New and notable: Sergei Lebedev's Oblivion

Russophiles delight...there is so much great contemporary Russian literature cropping up on our shelves these days! First published in Russia in 2011, Sergei Lebedev's haunting tale of the legacy of the Soviet gulag system is now available to English-speaking readers. Be warned - this one is not for the faint of heart or the squeamish. Lebedev does not shy away from brutal depictions of the notoriously harsh Soviet prison camps. 

Our unnamed narrator, a geologist born in the 1980s, embarks on a journey northward to learn the history of someone from his past, a neighbour known simply as Grandfather II, who saved the narrator's life several times in childhood. Despite the familial nickname, the bond between the narrator and his elderly neighbour was never particularly loving, and seemed to be held tenuously by the narrator's sense of guilt and obligation toward the older man. What begins as a quest for answers about Grandfather II's shady past brings the young geologist face to face with the horrors of the gulags.

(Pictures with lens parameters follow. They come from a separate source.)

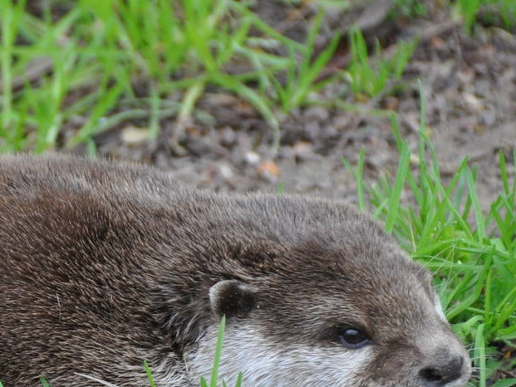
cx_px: -44
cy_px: 295
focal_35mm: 1002
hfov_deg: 2.0
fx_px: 14939
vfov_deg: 1.5
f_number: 5.6
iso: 800
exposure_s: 1/500
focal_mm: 270
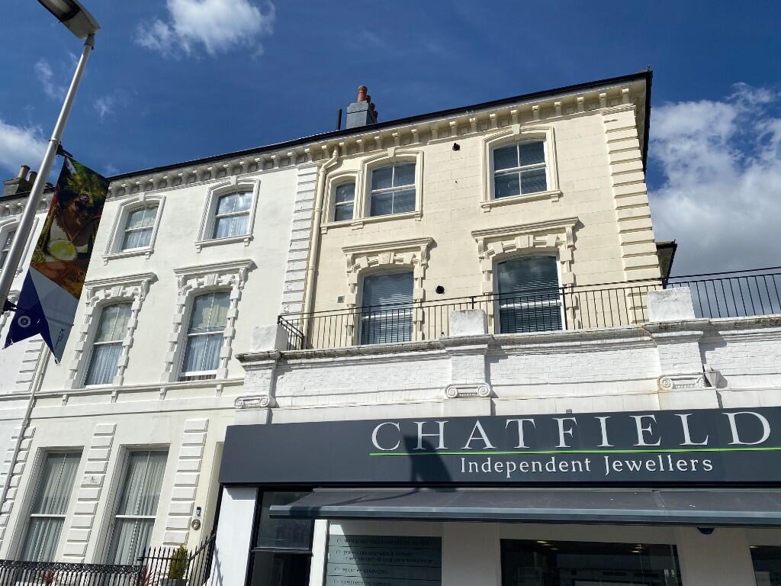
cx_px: 390
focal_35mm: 26
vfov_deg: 53.1
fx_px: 587
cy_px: 293
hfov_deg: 67.3
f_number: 1.8
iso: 32
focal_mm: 4.25
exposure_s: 1/8197
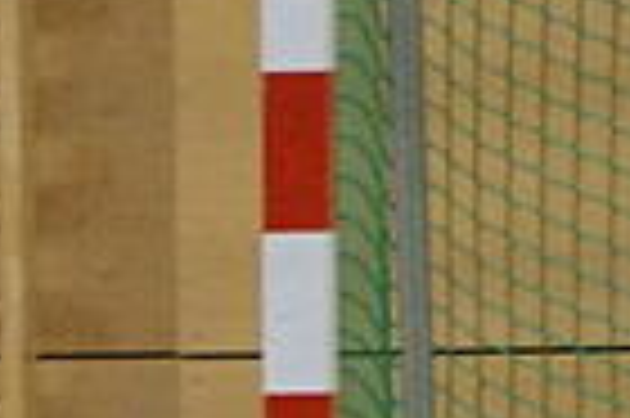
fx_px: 32372
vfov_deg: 0.7
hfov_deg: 1.1
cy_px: 755
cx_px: -1314
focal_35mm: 1852
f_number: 5
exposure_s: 1/200
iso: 3200
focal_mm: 160
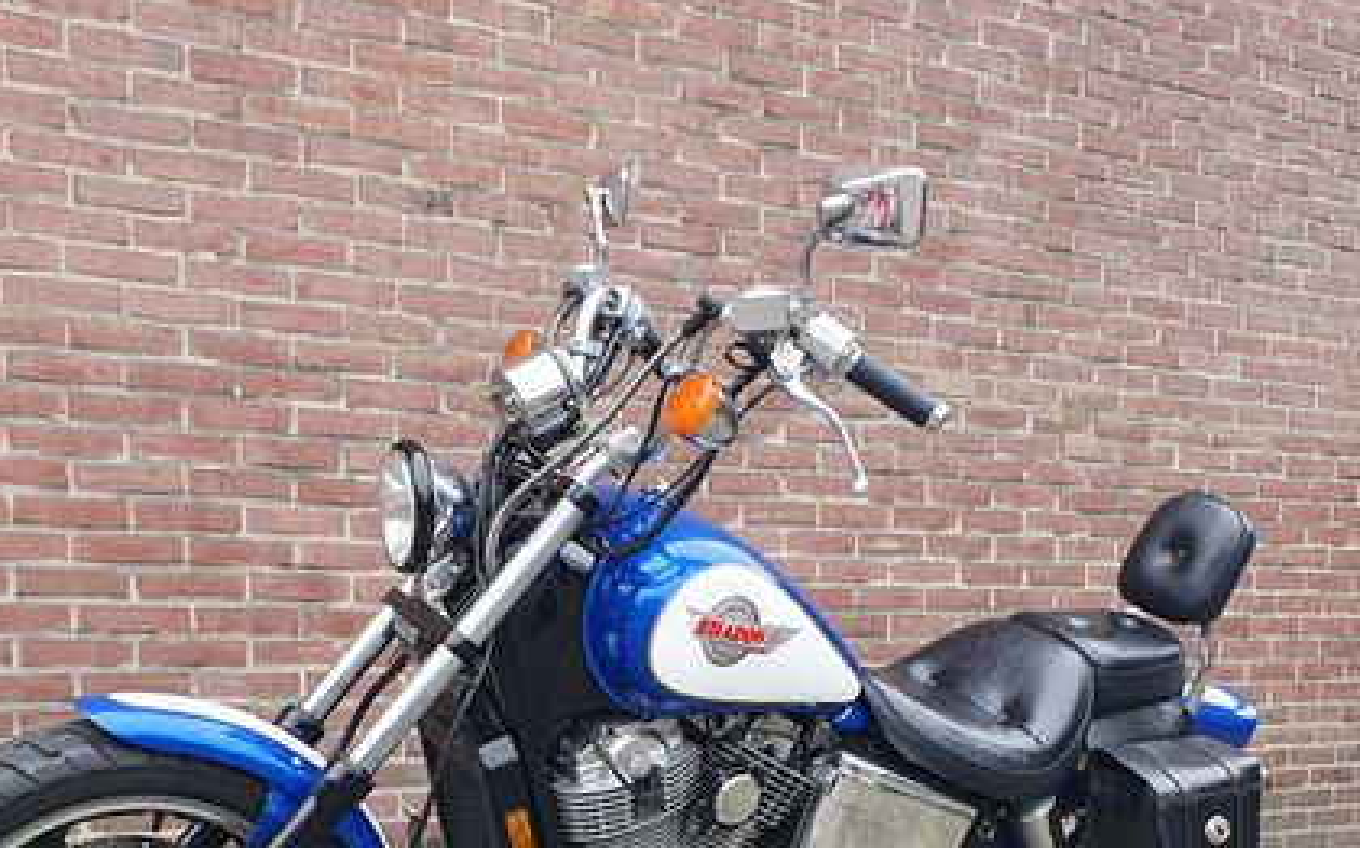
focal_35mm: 42
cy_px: 770
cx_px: 557
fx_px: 1556
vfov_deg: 29.2
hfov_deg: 47.0
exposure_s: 1/218
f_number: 2.4
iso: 50
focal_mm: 4.32
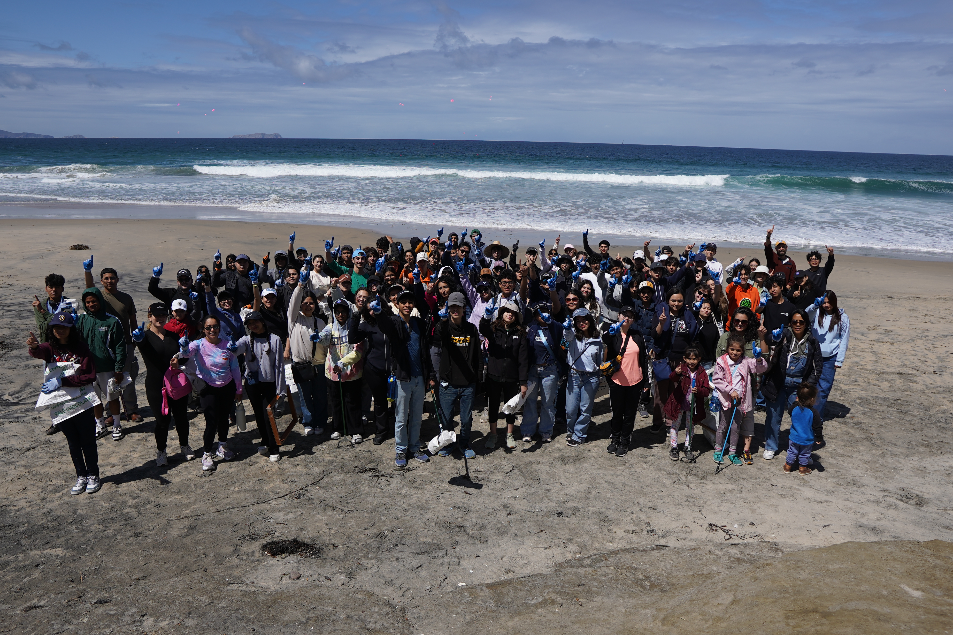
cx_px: 476
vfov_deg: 53.1
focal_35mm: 24
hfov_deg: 73.7
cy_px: 318
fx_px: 635
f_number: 2.8
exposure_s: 1/4000
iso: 100
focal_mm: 16
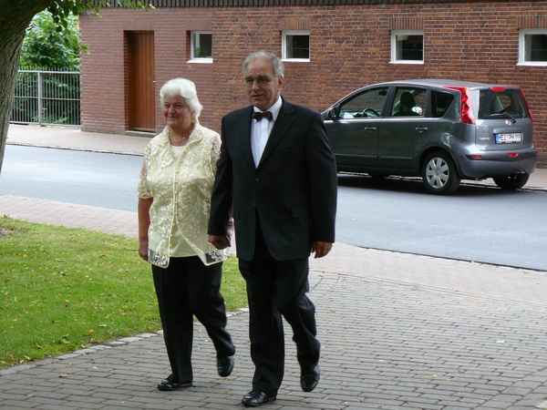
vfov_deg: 14.0
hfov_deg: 18.5
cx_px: 274
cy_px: 205
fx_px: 1675
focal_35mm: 106
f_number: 3.2
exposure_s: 1/80
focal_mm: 17.7
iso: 200
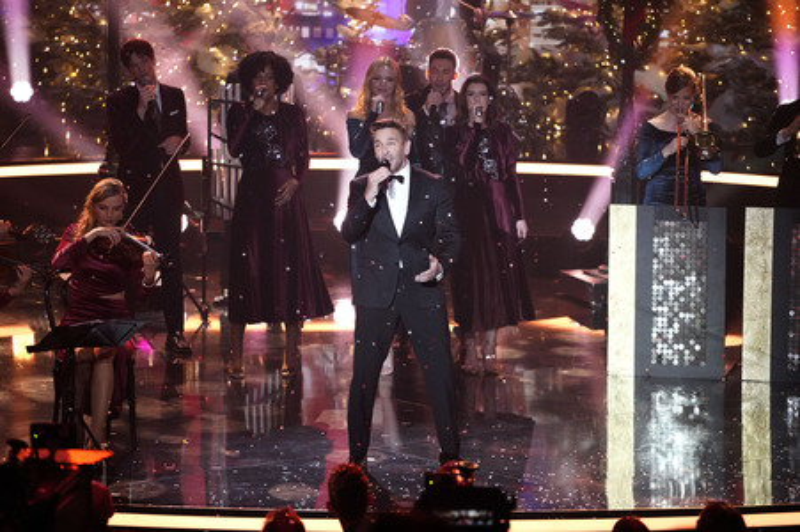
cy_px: 266
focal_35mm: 200
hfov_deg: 10.3
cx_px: 400
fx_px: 4441
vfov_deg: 6.9
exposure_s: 1/400
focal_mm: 200
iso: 10000
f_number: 4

Blending the personal with the political with a poetic narrative style, Lebedev's voice sheds light on a part of Russian history that its current leaders would prefer to forget. This is a bleak, grim book, but a fascinating one! Couple it with Ludmila Ulitskaya's The Big Green Tent, Oleg Kashin's Fardwor, Russia! A Fantastical Tale of Life Under Putin, or Vladmir Sorokin's The Blizzard, and slake your thirst for contemporary Russian lit.